MNA Life Style Desk: You have so many good reasons to keep your family’s teeth and gums healthy. New research suggests that gum disease can lead to other problems in the body, including increased risk of heart disease.
Start children early
Despite great strides in decay prevention, one in four young children develops signs of tooth decay before they start school. Half of all children between the ages of 12 and 15 have cavities. Dental care should begin as soon as a child’s first tooth appears, usually around six months.
Seal off trouble
Permanent molars come in around age 6. Thin protective coatings applied to the chewing surfaces of the back teeth can prevent decay in the pits and fissures. According to the Centers for Disease Control and Prevention, sealants can significantly reduce caries. Yet only one in three U.S. kids receives dental sealants. Talk to your dental professional.
Don’t use too much fluoride
The single biggest advance in oral health has been fluoride, which strengthens enamel, making it less likely to decay. If your water isn’t fluoridated, talk to your dental professional, who may suggest putting a fluoride application on your teeth. Many toothpastes and mouth rinses also contain fluoride. Fluoride should be used sparingly in young children — no more than a pea-sized dab on the toothbrush. Too much can cause white spots on teeth.

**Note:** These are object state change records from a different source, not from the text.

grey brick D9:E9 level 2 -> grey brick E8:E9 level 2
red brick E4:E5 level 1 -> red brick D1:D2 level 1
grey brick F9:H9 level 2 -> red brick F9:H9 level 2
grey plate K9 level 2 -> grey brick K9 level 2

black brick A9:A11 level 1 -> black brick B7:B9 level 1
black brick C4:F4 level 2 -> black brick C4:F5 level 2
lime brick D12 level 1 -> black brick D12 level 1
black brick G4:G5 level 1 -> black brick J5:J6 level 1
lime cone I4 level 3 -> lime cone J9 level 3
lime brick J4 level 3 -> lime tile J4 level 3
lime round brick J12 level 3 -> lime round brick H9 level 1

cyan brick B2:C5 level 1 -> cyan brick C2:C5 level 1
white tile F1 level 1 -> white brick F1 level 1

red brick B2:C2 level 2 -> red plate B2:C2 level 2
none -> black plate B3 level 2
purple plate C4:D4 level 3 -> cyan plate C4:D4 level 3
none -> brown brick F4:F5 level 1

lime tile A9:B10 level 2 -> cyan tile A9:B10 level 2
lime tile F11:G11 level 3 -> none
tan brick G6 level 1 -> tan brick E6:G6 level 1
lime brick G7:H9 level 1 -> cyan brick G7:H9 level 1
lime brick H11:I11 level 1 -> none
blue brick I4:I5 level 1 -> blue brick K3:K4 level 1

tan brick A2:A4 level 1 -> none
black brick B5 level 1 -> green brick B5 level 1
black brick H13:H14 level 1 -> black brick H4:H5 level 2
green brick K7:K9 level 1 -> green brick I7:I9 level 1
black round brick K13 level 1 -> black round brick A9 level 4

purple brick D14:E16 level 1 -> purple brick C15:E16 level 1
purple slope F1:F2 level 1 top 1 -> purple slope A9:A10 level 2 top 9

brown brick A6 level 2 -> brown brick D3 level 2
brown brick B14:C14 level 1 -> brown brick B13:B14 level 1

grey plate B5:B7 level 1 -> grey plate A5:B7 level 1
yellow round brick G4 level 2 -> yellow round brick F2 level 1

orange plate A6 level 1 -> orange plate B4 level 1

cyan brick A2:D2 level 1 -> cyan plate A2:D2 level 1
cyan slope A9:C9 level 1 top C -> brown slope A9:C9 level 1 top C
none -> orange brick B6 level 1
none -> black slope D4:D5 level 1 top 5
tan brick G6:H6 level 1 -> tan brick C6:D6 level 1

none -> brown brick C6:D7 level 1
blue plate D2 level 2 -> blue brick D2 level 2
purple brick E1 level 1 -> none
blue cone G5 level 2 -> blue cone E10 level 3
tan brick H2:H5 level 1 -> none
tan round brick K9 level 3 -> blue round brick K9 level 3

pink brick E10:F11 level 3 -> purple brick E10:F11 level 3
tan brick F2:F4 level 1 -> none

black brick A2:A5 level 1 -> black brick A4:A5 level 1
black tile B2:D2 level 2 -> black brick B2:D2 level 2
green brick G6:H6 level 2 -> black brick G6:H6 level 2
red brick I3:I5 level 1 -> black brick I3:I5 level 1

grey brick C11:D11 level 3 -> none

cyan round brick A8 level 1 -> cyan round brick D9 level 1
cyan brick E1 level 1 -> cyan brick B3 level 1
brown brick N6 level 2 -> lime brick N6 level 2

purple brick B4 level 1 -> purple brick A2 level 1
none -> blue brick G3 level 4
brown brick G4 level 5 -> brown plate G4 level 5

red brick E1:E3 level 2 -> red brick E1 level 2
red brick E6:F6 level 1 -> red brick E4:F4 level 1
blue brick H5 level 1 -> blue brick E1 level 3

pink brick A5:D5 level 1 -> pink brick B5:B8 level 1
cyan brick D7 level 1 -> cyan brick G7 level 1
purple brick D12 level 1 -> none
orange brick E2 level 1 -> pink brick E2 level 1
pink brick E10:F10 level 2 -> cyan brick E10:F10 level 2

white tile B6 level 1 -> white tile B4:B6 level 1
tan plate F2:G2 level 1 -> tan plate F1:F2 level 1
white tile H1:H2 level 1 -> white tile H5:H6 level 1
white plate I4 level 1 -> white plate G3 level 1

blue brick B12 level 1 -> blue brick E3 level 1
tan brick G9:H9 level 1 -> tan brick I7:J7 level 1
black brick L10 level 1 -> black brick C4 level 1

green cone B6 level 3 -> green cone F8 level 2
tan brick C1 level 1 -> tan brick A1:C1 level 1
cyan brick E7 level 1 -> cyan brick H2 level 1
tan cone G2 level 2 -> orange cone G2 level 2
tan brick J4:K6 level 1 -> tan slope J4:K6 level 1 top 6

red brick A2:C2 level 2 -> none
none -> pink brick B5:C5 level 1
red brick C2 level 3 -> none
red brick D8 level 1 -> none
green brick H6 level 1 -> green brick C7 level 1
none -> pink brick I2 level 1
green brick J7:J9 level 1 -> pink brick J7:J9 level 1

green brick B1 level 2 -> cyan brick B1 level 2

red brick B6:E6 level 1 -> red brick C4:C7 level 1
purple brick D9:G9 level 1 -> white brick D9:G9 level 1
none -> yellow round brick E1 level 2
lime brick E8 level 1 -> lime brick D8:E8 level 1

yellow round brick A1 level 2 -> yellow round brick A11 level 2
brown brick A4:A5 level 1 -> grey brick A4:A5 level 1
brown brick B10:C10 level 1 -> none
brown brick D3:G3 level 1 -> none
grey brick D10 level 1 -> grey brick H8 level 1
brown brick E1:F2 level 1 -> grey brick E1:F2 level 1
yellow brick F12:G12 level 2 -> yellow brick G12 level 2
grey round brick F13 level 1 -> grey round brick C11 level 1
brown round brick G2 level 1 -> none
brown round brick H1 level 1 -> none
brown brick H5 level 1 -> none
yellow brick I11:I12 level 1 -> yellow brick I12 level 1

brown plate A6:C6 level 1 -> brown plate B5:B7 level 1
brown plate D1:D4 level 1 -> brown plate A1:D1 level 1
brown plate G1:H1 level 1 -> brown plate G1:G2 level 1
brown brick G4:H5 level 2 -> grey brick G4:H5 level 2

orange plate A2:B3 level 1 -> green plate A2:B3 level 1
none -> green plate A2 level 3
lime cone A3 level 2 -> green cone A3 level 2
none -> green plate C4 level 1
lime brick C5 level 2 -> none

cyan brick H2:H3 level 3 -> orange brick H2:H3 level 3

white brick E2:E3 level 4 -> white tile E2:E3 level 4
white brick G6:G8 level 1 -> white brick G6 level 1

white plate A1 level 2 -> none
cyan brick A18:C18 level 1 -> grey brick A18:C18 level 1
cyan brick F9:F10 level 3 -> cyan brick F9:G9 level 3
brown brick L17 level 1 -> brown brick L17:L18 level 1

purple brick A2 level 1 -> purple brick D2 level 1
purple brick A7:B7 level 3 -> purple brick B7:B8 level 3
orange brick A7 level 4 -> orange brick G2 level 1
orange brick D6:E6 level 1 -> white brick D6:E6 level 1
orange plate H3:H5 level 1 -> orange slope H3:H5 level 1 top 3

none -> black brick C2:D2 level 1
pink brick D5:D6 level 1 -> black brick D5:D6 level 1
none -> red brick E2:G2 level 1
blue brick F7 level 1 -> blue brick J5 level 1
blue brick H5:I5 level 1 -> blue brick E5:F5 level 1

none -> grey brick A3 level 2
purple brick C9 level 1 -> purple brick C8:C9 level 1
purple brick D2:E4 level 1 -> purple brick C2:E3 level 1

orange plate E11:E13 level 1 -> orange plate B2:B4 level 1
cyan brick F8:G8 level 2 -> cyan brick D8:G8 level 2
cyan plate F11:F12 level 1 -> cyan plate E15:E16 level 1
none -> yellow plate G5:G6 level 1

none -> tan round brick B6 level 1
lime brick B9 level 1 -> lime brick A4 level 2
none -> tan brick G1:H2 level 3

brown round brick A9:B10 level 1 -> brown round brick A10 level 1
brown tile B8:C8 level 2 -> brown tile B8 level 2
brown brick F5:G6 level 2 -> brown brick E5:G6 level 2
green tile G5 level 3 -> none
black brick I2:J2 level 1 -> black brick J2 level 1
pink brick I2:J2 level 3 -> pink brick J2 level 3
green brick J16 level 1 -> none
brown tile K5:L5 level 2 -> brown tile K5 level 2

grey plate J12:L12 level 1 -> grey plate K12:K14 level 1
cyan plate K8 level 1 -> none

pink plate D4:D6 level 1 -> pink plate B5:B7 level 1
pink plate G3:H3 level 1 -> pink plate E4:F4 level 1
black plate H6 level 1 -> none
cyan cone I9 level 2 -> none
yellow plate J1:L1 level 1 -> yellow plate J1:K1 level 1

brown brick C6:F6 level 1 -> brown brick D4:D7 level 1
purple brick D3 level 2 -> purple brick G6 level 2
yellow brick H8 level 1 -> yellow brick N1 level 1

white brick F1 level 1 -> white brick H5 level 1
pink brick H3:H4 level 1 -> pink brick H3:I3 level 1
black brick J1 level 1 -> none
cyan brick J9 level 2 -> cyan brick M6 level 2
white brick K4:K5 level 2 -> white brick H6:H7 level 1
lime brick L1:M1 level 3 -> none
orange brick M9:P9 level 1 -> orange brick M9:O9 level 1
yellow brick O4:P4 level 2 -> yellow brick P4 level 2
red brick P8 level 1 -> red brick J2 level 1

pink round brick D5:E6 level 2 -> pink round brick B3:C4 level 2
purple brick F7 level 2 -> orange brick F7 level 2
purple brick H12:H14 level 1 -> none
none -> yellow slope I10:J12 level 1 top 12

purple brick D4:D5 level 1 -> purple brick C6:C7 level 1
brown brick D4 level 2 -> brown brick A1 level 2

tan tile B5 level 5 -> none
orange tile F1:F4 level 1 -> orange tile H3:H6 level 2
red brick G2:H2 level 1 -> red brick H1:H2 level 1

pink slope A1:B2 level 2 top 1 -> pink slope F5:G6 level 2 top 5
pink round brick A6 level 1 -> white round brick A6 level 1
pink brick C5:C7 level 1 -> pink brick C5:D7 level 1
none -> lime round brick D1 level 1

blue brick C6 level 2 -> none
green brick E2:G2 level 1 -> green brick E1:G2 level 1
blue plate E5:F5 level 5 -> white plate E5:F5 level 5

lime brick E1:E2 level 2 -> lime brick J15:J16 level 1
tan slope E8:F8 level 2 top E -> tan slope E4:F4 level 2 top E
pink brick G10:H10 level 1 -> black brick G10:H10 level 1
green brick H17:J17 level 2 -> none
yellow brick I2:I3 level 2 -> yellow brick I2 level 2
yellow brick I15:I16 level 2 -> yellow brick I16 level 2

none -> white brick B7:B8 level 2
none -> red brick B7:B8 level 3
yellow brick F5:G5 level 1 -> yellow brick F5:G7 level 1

Brush twice a day and floss daily
Gum disease and tooth decay remain big problems — and not just for older people. Three-fourths of teenagers have gums that bleed. Toothbrushes should be changed 3 to 4 times a year. Teenagers with braces may need to use special toothbrushes and other oral hygiene tools to brush their teeth. Talk to your dentist or orthodontist. Older people with arthritis or other problems may have trouble holding a toothbrush or using floss. Some people find it easier to use an electric toothbrush.